China's Vice-Premier Li Lanqing urged Friday that more efforts be made to promote compulsory education to improve the overall quality of the Chinese people.
Li, a member of the Standing Committee of the Political Bureau of the Central Committee of the Communist Party of China, told a meeting marking the 15th anniversary of the promulgation of the country's Compulsory Education Law that education will turn the country's heavy population burden into a power house of talent.
He noted that over the past 15 years, the country has poured a lot of money into the education sector. By the year 2000, China had realized the goal of basically ensuring nine-year compulsory education nationwide and eliminating illiteracy among adults.
He said that the primary school enrollment rate has reached 99.1 percent, and that of secondary middle school, 88.6 percent.

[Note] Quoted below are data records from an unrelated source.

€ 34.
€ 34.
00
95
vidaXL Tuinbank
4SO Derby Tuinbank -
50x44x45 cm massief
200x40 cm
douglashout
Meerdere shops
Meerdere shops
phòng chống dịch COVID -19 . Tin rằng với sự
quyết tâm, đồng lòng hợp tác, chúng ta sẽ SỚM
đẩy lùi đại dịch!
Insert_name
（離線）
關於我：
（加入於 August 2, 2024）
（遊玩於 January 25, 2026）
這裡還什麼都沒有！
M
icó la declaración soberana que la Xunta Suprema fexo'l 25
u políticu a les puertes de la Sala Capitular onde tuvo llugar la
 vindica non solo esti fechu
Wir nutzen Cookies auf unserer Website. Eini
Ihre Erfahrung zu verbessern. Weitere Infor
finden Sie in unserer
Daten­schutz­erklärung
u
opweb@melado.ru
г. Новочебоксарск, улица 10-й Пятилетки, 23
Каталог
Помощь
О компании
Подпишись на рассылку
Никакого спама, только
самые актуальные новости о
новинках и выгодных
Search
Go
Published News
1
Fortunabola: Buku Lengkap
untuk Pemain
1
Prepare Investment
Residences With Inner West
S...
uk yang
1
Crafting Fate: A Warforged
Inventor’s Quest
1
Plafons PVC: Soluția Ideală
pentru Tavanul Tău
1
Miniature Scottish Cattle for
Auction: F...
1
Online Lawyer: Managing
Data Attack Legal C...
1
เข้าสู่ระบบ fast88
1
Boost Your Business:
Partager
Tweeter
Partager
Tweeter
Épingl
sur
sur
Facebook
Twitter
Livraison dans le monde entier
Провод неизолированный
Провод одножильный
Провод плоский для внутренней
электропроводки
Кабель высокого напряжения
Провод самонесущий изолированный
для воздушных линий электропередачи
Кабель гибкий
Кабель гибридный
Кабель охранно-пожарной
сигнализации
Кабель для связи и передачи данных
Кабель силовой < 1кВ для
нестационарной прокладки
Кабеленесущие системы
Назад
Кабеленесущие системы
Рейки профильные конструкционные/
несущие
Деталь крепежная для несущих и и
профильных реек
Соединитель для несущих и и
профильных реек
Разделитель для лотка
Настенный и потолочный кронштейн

The illiteracy rate among adults is below five percent.
Every Chinese citizen can receive eight years of education, on average, compared to three years in the early 1980s.
However, Li said that the education sector still faces a lot of problems, including a lack of funds.
He said the country will focus on compulsory education in the poverty-stricken western region and ethnic-minority areas, as China has entered a new stage of development in the new century.
He called for the better utilization of technology to step up compulsory education, including the Internet, so that knowledge can be spread more quickly to remote areas.
In addition, there should be a rational school layout, an improved contingent of teachers, and a stable funding source guaranteed by the government, he said.